2. Choose protein-rich foods: High-quality protein is essential for embryonic development. Choose protein-rich foods such as lean meats, fish, beans, nuts, and eggs.
3. Supplement folic acid: Folic acid has an important impact on fetal neural tube development. Folic acid supplementation should be started before pregnancy, with a daily intake of 400 micrograms of folic acid recommended. Folic acid can be obtained through foods (such as green leafy vegetables, legumes, yeast, etc.) or dietary supplements.
4. Control salt and sugar intake: Excessive salt and sugar intake may lead to problems such as high blood pressure and gestational diabetes. Minimize your intake of processed foods, canned foods, and foods high in sugar.
5. Supplement adequate calcium and iron: Supplementing sufficient calcium and iron before pregnancy will contribute to healthy development during pregnancy. Choose foods that contain calcium and iron, such as dairy products, legumes, whole grains, and green leafy vegetables.
6. Increase fiber intake: Dietary fiber helps prevent constipation and maintain a healthy digestive system. Increase your fiber intake by eating foods such as whole grains, vegetables, fruits, and legumes.
7. Drink enough water: Maintaining adequate fluid intake is essential for good health. It is recommended to drink enough water every day to ensure the body is fully hydrated.
In addition to paying attention to a balanced diet, you also need to avoid excessive or bad eating habits, such as overeating, eating too many high-calorie foods and fast food. Additionally, if you have specific health concerns or require additional nutritional supplements, it is best to seek the advice of a physician or nutritionist.

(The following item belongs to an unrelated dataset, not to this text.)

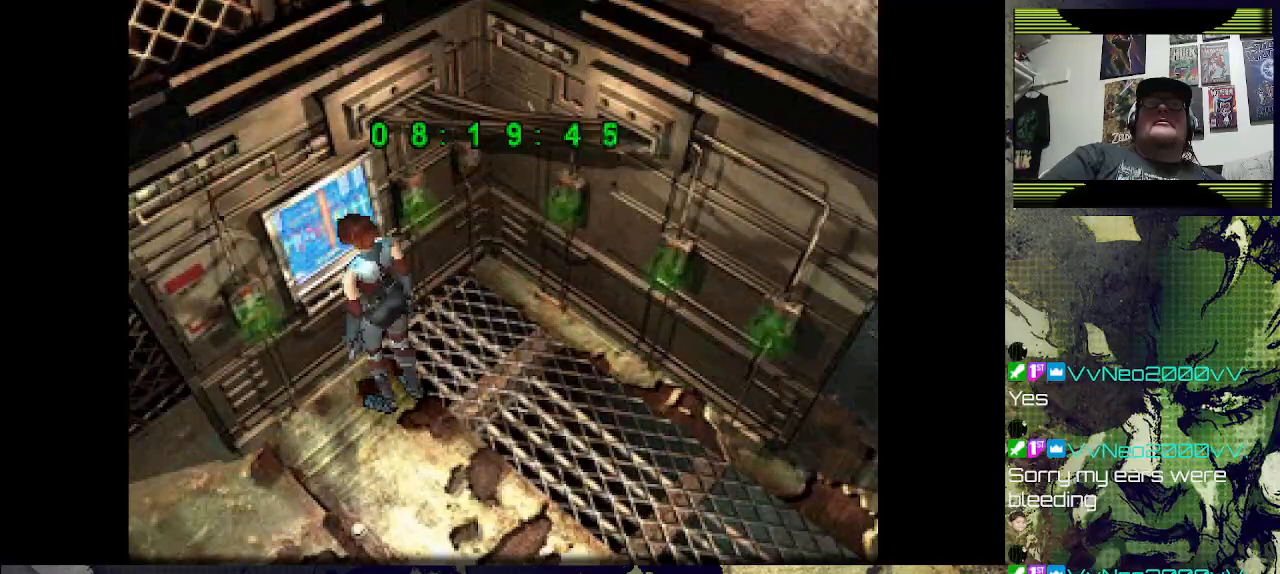
{"dt_ms": 500, "buttons": ["DPAD_RIGHT"], "left_stick": "center", "right_stick": "center", "events": [[67, "DPAD_RIGHT", "down"]]}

How to maintain good pre-pregnancy diet and health care:
Pre-pregnancy dietary health care is very important to provide adequate nutrition and health during pregnancy preparation. Here are some suggestions:
1. Balanced diet: Make sure to consume a variety of foods every day, including grains, vegetables, fruits, proteins (such as fish, poultry, beans) and healthy fats (like olive oil, nuts). Avoid excessive intake of sugar and salt.

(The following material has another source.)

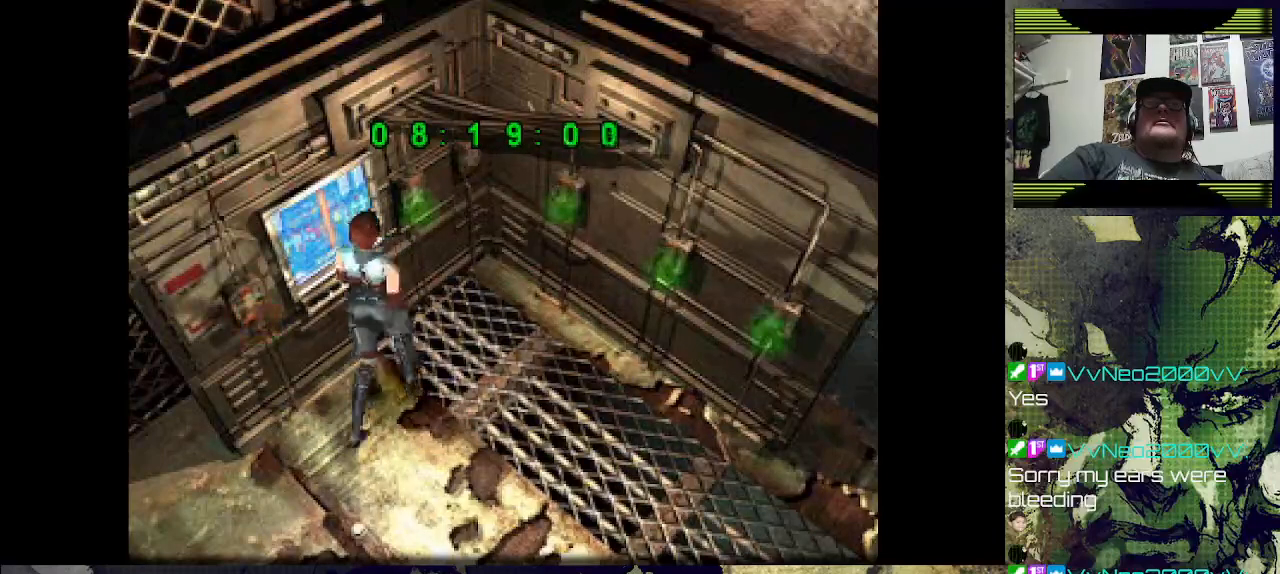
{"dt_ms": 500, "buttons": ["DPAD_LEFT"], "left_stick": "center", "right_stick": "center", "events": [[67, "DPAD_RIGHT", "up"], [333, "DPAD_LEFT", "down"]]}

2. Supplement folic acid: Folic acid is essential for fetal neural tube development. It is recommended to start supplementing with folic acid before pregnancy, at a dose of 400 micrograms per day. It can be obtained through vegetables, whole grains, legumes, nuts and folic acid supplements.

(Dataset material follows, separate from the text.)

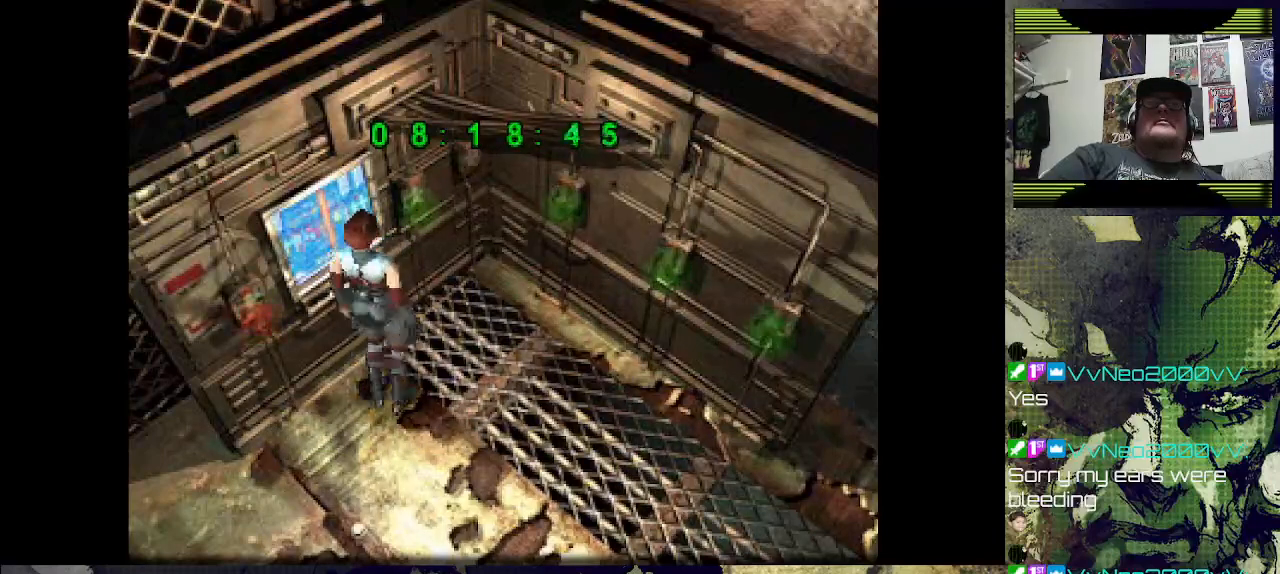
{"dt_ms": 500, "buttons": ["CIRCLE"], "left_stick": "center", "right_stick": "center", "events": [[100, "CIRCLE", "down"], [333, "CIRCLE", "up"], [367, "DPAD_LEFT", "up"], [400, "CIRCLE", "down"]]}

3. Avoid fasting: Avoid prolonged fasting, maintain stable blood sugar levels. Eat small, frequent meals and make sure each meal includes protein and carbohydrates.
4. Control caffeine intake: High caffeine intake is associated with reproductive problems and an increased risk of miscarriage. It is recommended to limit caffeine intake to less than 200 mg per day, which is equivalent to one cup of coffee.
5. Drinking water: Maintain adequate water intake, drink at least Makes 8 cups.
6. Avoid excessive weight loss: Excessive weight loss may affect the menstrual cycle and ovulation, and affect pregnancy. Maintain a proper weight and avoid extreme diets.
7. Avoid alcohol and smoking: Alcohol and tobacco are harmful to fetal development. Drinking and smoking should be avoided as much as possible before pregnancy.